Stakeholder's Guide to Akenti

Mary Thompson and Srilekha Mudumbai
/home/g1/proj//Akenti/docs/admin/stakeholder.html

Introduction

Akenti access control is implemented by as set of policy certificates and distributed use-condition and attribute certificates. These certificates express the conditions that the various stakeholders wish to impose on access to their resources. Stakeholders are identified by entries in the resource's policy certificate (.htauthority). CA information, Attribute, values, attribute issuers, and actions are defined in the resource attribute file (.resattributes). The three certficate types can be created and signed by either of two methods.

Table of Contents

  1. Exporting your User Identity for use in signing
  2. Command line generation of certificates
  3. Generating a Use Condition Certificate
  4. Generating an Attribute Certificate

1. Export your Identity Certificate

If you are a resource stakeholder and wish to sign Akenti certificates you must have your private key and identity saved in a PKCS12 format file, where the generator programs can use it for signing. If you are using Netscape to handle your identity certificates, you can export any of your certificates as a PKCS12 file by going to the security menu->certificates->Yours, select the identity you want to use, and click export which will create a PKCS12 format file with the extension .p12.The identity you choose, must be listed as a stakeholder in the Authorization file for the resouce that you want to control.

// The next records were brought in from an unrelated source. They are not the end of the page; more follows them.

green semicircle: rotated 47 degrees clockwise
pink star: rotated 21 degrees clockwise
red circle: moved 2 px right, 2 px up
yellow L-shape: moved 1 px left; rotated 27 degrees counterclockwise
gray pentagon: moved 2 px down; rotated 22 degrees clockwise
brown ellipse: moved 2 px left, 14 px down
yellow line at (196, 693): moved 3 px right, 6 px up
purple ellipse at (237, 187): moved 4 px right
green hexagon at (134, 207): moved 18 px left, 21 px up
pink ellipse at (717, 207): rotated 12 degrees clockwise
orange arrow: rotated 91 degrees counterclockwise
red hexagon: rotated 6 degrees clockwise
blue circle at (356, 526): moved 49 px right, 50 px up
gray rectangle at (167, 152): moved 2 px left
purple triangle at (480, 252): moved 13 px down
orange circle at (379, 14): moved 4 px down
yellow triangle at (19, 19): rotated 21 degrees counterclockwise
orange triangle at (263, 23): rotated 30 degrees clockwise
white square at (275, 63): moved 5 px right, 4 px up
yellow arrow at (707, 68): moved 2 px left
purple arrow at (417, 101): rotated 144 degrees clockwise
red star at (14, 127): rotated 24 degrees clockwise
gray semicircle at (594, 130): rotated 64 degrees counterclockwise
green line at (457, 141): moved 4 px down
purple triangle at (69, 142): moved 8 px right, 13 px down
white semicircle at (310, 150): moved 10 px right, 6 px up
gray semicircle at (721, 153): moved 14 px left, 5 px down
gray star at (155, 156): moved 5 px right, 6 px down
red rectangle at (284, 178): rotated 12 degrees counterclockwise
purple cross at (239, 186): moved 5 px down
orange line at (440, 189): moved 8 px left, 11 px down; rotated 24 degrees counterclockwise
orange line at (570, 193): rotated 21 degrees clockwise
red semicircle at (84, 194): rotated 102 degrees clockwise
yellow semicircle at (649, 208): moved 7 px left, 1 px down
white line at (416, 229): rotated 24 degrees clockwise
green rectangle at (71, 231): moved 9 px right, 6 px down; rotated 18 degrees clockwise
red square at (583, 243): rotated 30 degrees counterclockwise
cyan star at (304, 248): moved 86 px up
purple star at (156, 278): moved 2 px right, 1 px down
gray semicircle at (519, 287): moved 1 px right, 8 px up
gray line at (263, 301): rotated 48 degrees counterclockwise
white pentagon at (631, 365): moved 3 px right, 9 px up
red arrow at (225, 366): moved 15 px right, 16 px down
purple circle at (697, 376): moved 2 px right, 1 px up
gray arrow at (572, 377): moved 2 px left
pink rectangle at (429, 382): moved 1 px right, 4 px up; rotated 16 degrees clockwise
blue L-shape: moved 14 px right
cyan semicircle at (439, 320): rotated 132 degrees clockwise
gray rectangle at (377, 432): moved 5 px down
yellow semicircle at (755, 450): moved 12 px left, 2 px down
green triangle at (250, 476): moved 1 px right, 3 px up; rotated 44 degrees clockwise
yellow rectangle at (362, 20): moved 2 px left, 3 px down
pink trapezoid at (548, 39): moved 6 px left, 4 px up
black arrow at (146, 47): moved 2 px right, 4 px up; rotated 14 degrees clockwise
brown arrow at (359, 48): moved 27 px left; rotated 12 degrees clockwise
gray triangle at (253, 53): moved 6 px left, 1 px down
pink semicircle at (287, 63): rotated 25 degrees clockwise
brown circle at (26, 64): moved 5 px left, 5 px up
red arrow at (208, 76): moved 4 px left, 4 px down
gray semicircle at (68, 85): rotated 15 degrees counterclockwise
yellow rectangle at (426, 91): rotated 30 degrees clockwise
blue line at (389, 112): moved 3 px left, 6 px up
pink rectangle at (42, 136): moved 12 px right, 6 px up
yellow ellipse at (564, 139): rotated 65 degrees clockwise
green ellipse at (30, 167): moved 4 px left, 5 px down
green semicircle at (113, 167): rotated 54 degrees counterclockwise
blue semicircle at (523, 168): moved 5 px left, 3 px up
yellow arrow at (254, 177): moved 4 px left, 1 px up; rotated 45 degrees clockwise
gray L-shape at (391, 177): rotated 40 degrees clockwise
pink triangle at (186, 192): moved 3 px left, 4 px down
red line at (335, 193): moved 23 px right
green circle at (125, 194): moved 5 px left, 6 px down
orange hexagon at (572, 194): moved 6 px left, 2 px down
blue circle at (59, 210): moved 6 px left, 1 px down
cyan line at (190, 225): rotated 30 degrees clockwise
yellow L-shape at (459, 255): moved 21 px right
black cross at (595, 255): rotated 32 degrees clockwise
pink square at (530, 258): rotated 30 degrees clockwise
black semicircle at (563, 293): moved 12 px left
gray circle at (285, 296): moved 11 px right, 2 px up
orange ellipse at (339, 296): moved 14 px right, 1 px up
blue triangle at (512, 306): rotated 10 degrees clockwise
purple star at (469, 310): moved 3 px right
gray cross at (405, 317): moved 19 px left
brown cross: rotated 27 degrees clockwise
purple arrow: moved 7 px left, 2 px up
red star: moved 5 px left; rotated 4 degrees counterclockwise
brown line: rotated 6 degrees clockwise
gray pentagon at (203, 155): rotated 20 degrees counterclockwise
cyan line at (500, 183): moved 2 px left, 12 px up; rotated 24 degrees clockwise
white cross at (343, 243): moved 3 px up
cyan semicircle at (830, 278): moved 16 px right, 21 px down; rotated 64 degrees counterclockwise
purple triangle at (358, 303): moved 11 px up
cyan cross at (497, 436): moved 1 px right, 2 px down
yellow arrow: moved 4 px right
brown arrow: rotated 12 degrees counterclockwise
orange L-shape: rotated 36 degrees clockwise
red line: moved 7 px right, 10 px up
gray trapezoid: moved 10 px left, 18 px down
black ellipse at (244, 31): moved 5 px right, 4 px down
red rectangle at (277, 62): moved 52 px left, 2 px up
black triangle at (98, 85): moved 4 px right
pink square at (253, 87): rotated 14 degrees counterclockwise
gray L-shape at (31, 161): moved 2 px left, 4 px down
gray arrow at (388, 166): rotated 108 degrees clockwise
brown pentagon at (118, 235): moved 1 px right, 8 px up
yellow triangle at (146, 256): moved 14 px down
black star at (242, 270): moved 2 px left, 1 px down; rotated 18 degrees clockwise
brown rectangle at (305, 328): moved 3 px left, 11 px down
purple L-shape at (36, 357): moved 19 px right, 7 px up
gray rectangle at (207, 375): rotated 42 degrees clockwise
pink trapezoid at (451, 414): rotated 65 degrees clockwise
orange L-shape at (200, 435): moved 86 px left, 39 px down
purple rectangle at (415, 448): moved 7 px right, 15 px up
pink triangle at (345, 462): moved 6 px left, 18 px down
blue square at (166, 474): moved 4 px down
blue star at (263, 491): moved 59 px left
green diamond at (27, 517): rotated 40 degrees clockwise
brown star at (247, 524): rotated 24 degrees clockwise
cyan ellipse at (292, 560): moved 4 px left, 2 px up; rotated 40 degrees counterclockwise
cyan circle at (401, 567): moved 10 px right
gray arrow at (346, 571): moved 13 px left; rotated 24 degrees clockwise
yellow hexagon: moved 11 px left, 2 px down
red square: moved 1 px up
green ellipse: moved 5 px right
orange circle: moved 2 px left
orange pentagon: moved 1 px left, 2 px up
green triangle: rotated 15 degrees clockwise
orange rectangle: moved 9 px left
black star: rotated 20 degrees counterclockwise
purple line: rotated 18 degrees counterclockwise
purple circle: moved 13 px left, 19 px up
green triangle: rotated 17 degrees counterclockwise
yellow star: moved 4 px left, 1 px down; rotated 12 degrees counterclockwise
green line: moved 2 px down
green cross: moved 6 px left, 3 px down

2.Command line generation of certificates

This approach is mainly useful for small test setups where there are not too many certificates to be generated. It has the advantage of not requiring a Resource Definition server to be running or the need for a resattributes file. The disadvantage is any contextual mistakes in the XML description of the certificate will not be caught until you attempt to use the certificate in an authorization. The method is to create an XML description of the certificate following the Akenti Certificate XML DTD . Examples of XML certificates can be found in policy certificate, attribute certificate and use-condition certificate. Then call the CertGen.java program withthe XML file, a PKCS12 file containing the signers private key and the passphrase for the key file. CertGen will create a new unique id, update the notBefore time to the current time, and write a certificate that contains the new XML and a signed base64 encoded version of it. CertGen verifies the XML syntax, but has no way of checking if the content of the certificate is reasonable. After generating a certificate with CertGen it should be verified with verifyAkentiCert. This will check that the certificate is in fact signed by the principal specified in the issurer field, and that the syntax of the Distinguished names is corret and a few other things.

3. Generate and sign a use-condition certificate

Use-condition certificates are signed documents that grant use rights for a named resource. They can be stored anywhere that is accessible by a URL. If you are named as a UseCondGroup Principal for a resource you can create a use-condition by following the steps outlined below. Each window of the generators contain a brief explanation of what it is doing. More details are available by clicking on the "help" buttons on each window. The "back" button on each window will let you go back to review your progress so far or to correct mistakes.

Generate and sign an Attribute Certificate

If you have included any attributes in your use-conditions that can are not included in Identity Certificates (ones other than "o","ou" and "cn"), you will need to issue attribute certificates for each person who you want to have that attribute. For example, if you chose group/my_friends, you need to issue an Attribute Certificate for each person you want to be in the group my_friends.